Lung Cancer Life Expectancy with Brain Mets
Lung cancer is still the leading cause of cancer-related death. Once it has metastasized to the brain, the lung cancer life expectancy is typically less than one year. However, as our knowledge of the disease and its treatment options improve, so does the outlook on survival. Advancements in diagnostic tools have led to earlier detection of lung cancer and brain metastases. Changes in surgical and radiation techniques are becoming more tumor-specific. Targeted therapy and immunotherapy also provide individualized treatment options and are becoming more widely used, leading to overall better survival.

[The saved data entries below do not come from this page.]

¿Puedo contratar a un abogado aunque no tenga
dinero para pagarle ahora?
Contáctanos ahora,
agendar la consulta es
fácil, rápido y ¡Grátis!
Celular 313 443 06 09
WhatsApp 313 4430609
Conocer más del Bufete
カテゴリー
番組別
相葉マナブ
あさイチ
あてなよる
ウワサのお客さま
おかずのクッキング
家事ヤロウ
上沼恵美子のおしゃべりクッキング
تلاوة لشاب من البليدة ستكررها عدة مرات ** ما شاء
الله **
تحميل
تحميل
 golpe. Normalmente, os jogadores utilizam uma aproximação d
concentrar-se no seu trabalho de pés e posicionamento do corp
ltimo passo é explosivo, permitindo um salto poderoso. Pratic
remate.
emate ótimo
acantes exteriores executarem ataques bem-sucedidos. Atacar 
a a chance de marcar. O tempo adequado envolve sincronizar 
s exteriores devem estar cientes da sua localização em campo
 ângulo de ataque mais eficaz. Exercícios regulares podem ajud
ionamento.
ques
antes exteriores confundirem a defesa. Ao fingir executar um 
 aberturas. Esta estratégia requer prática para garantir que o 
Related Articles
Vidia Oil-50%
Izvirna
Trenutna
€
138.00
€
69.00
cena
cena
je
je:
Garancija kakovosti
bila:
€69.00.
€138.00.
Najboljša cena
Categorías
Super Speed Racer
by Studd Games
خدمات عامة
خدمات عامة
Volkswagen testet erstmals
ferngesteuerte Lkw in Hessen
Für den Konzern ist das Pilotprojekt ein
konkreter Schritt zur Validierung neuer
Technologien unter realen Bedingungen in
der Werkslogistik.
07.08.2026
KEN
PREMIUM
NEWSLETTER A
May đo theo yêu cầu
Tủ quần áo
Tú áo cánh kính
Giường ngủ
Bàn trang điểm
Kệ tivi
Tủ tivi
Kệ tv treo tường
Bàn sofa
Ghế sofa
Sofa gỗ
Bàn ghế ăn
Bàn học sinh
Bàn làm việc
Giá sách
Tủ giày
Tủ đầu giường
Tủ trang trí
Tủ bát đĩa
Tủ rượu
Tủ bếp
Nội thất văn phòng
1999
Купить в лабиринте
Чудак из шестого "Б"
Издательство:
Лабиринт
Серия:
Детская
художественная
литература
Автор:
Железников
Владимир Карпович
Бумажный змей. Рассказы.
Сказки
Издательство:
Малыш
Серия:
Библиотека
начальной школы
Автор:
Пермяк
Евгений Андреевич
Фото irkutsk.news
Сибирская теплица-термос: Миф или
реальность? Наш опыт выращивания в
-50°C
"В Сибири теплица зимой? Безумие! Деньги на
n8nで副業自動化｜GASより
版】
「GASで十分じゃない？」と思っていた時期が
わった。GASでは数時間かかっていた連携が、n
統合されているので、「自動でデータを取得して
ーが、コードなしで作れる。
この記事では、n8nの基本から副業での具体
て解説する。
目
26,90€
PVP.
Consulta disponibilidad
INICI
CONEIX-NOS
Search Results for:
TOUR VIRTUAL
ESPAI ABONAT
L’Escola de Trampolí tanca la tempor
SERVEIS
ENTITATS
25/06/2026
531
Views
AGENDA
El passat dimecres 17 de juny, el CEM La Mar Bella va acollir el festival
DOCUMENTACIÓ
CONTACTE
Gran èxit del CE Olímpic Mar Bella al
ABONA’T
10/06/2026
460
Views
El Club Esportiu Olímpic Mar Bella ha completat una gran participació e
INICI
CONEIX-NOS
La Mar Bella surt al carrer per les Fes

The Graded Prognostic Assessment is a tool used to help estimate median survival time. This tool considers several factors. Cancer type, patient’s age, patient’s functional impairment, the presence of metastases outside the brain, number of brain metastases, and presence of gene mutations and immune system proteins, help to estimate a patient’s prognosis. It is important to remember, however, that this is just an estimate. Every individual’s cancer will respond differently. Advancements in genetic testing bring us closer to being able to tailor treatment plans to each individual patient most effectively.
Lung cancer with brain metastasis can be a scary diagnosis to receive. There are many resources and online communities available to help patients get the information they need and connect with others who may have received similar diagnoses.